November 2024
Deadstock velvet and lurex upholstery fabrics, copper wire, mohair, secondhand ribbon.
Menswear is the state of not having to think about what is on your body, how it’s laying, or how it affects your movement. It revolves in recent history around tailoring, though the body is straight - or maybe because the body is straight. Menswear has also been shaped historically by war - whether a knight’s armor or the trickle-down of his underclothes to commoners’ popular clothing (think of the jerkin) or the standardization of mens’ pants sizes as a result of WWII. Certain motifs in this collection include the structures of armor, particularly lame, which provides flex and articulation through overlapping, sliding plates of metal at joints on the body. A technology that provides comfort and ease of movement though it is heavy and cumbersome.

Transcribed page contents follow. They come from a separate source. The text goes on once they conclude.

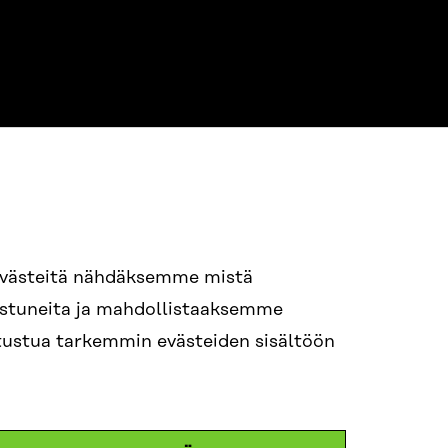
evästeitä nähdäksemme mistä
94 618 991
nostuneita ja mahdollistaaksemme
STI
tutustua tarkemmin evästeiden sisältöön
i.sukunimi@sitra.fi
itra.fi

In contrast, womenswear isn’t about discomfort, but does almost nothing to consider comfort or ease when there are other, more important and aesthetic considerations to a garment. Discomfort is practically a tenet of womenswear.
My goal with these pants was to put men into clothes they are aware of with every step. Both a social awareness, that they are out of place in what is both pants and a skirt, and a physical awareness, with the minor hindrance to their stride and corset lacing to bind the legs together. A restriction that takes place both at home and outside - the inconvenience and time of lacing up one’s clothes and then the restriction of wearing these clothes. This is really just a taste of what it is to wear women’s clothes, have them drag and pull and come undone, and bind and distract and bother.
My collection is about women being placed in the background, ignored and obscured. It is about how men don’t see this or realize their bias even when they think they do, and how incredible scrutiny (of the self and the world) are needed for them to realize their implicity. Each piece of clothing is an exercise in male attention.
Knitting wire links feminine skill and craft with chainmail, one of the few famously uncomfortable pieces of menswear. The knit has none of the weight of chainmail and is instead a very comfortable alternative. Imagine a version of history where this craft was valued and used in war costume, how much easier it might’ve been to move around had a knitter had any input.